**Exercise data:**

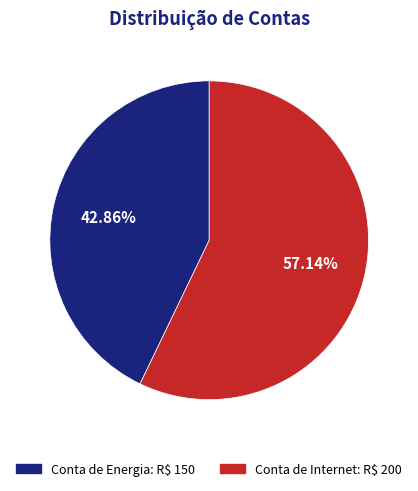

True or false: Conta de Internet accounts for 57% of the total.

True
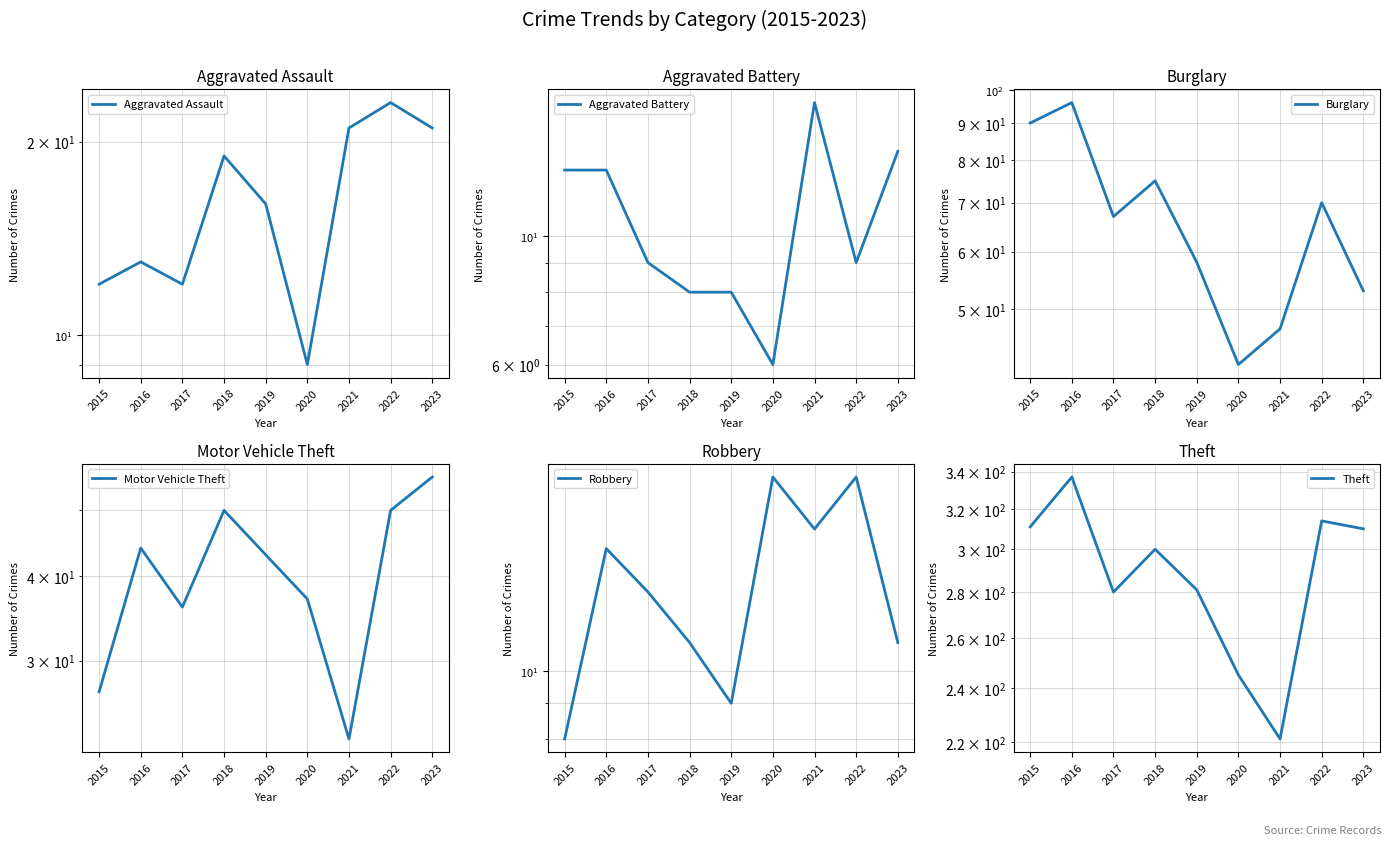

Count the number of categories in the chart.

9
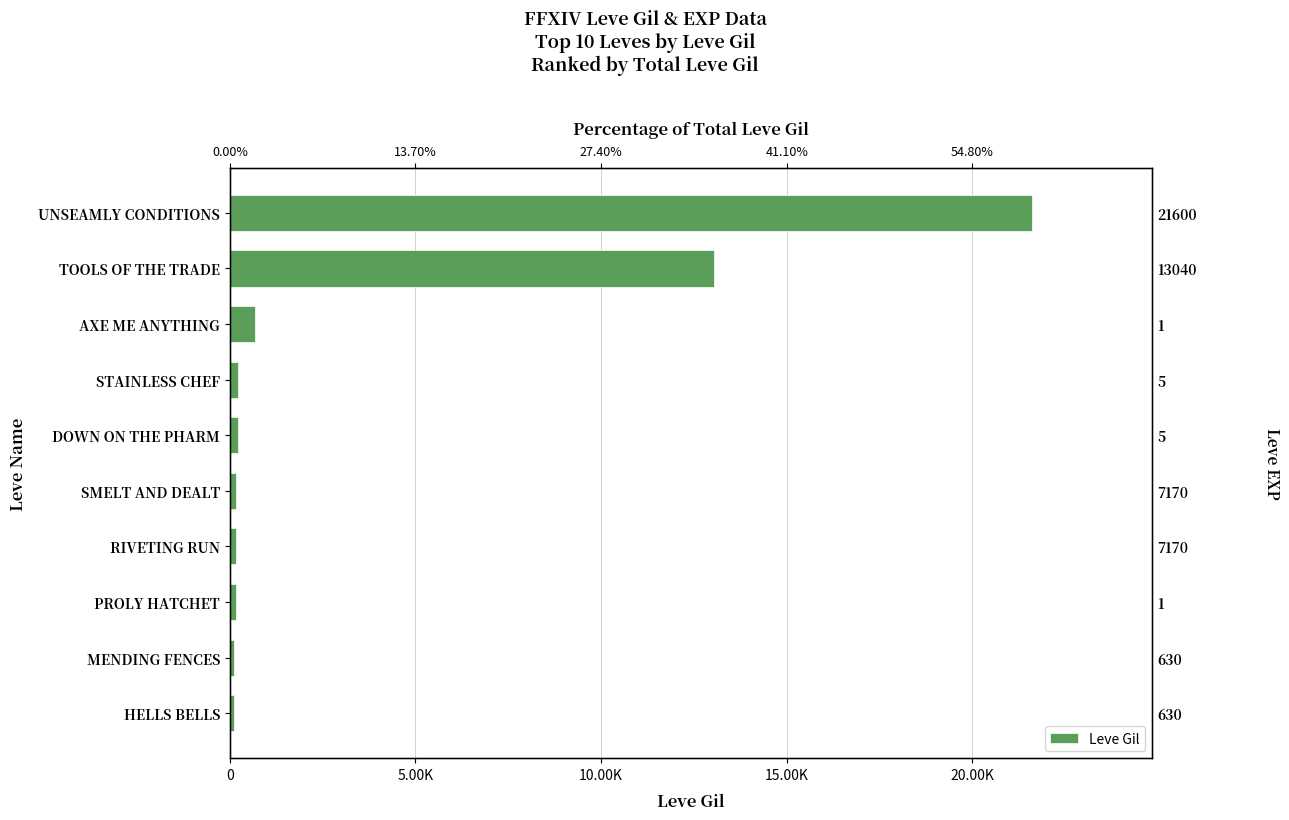

What is the difference between the second highest and minimum values?

12926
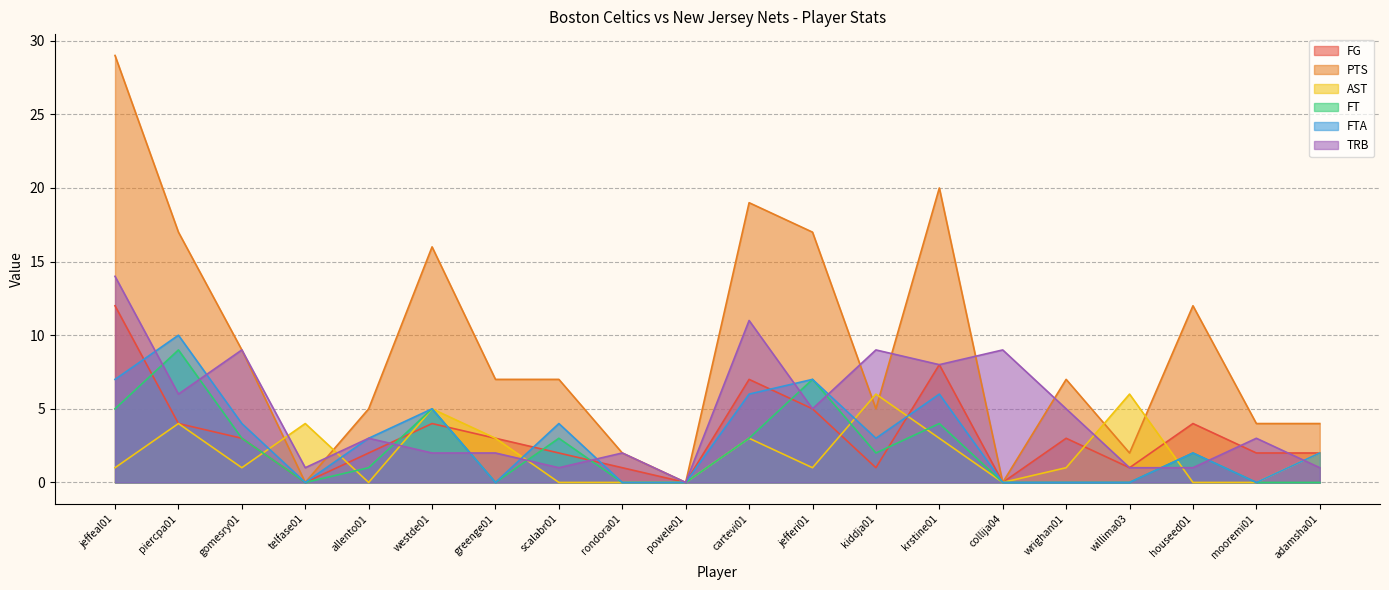

At which label does PTS reach its peak?

jeffeal01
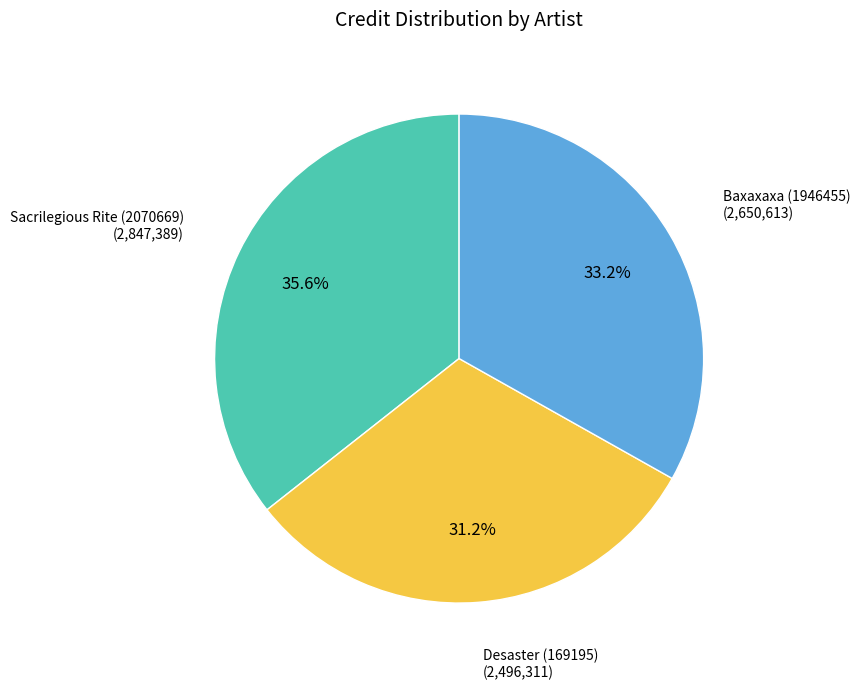

Rank the categories by value from lowest to highest.

Desaster (169195), Baxaxaxa (1946455), Sacrilegious Rite (2070669)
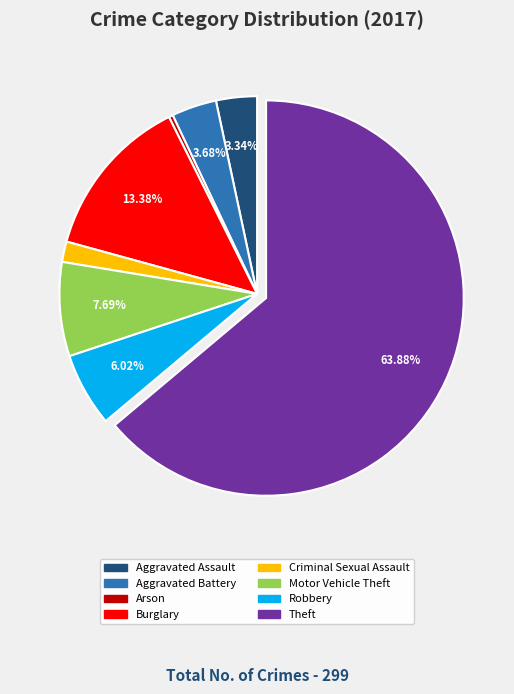

Does any single category account for the majority?

Yes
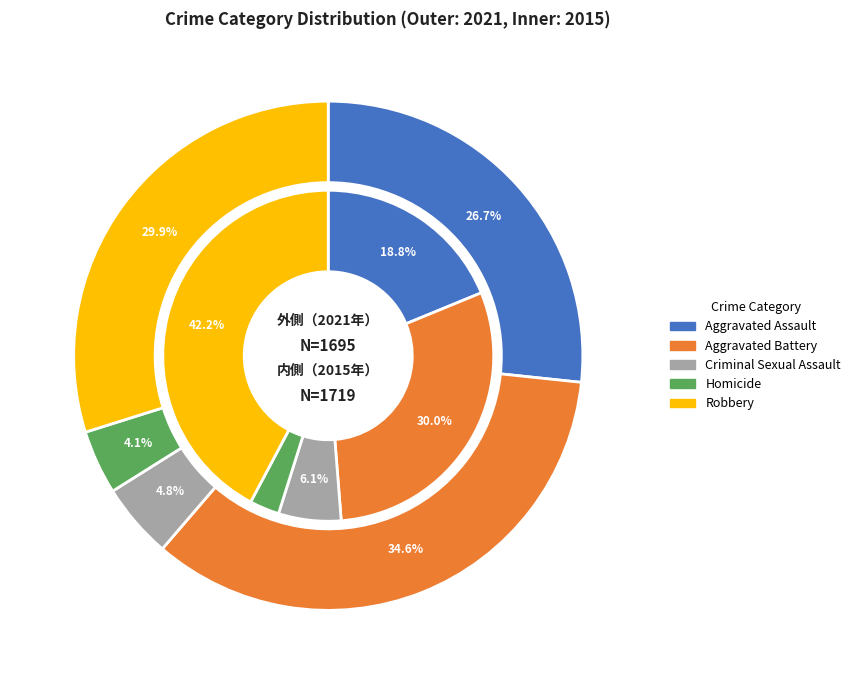

Does 6 account for over 50% of the chart?

No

**Goal of the exercise:** Could you copy out all the lines above word for word, leaving out the pictures?

**Answer to the problem:**
True or false: Conta de Internet accounts for 57% of the total.

True

Count the number of categories in the chart.

9

What is the difference between the second highest and minimum values?

12926

At which label does PTS reach its peak?

jeffeal01

Rank the categories by value from lowest to highest.

Desaster (169195), Baxaxaxa (1946455), Sacrilegious Rite (2070669)

Does any single category account for the majority?

Yes

Does 6 account for over 50% of the chart?

No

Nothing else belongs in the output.